Best Affirms Ratings Samsung Fire & Marine (Europe) Ratings

April 30, 2012

A.M. Best Europe – Rating Services Limited has affirmed the financial strength rating of ‘A’ (Excellent) and issuer credit rating of “a” of UK-based Samsung Fire & Marine Insurance Company of Europe Limited (SFME), both with stable outlooks.

Best noted: “SFME’s risk-adjusted capitalization is expected to remain excellent and supportive of its growth plans. The company benefits from strong support from its parent, Samsung Fire & Marine Insurance Co., Ltd (SFM), which provided SFME’s initial capital of £10.6 million [$17.26 million] in 2011.

“SFME benefits from substantial reinsurance protection from SFM, predominantly on a facultative basis but also through participation on surplus share and per risk excess of loss treaties.

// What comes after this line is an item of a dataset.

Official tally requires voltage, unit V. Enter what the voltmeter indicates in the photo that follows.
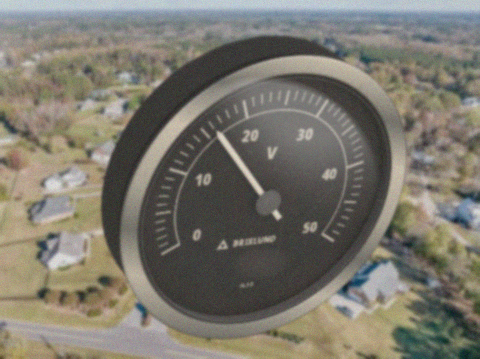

Concern regarding the company’s high dependence on reinsurance is mitigated by the good credit quality of reinsurers used.”

Best also pointed out that SFME commenced trading on 29 March 2011 and reported a small profit before tax of £5,000 [$8,140] for the final nine months of 2011. “A break-even underwriting result was achieved in spite of initial start-up expenses, while solid investment earnings offset foreign exchange losses. Lower start-up expenses are expected to support improved overall performance in 2012, despite weaker market conditions for SFME’s core business.

“In 2011, SFME operated as a captive insuring such risks as manufacturing plant and machinery and logistics on behalf of the larger Samsung group. Expansion is expected in 2012 through insuring other Korean companies within Europe as well as Samsung affiliates in Africa. As a subsidiary of SFM, and as part of the wider Samsung group, SFME benefits from an excellent business profile within its target market.”

Best said it believes SFME is “well positioned at its current rating level. Factors that could lead to positive rating actions include enhanced support from SFM. Factors that could lead to negative rating actions include a significant decline in risk-adjusted capitalization, weaker than expected operating performance or deterioration in the support provided by SFM.”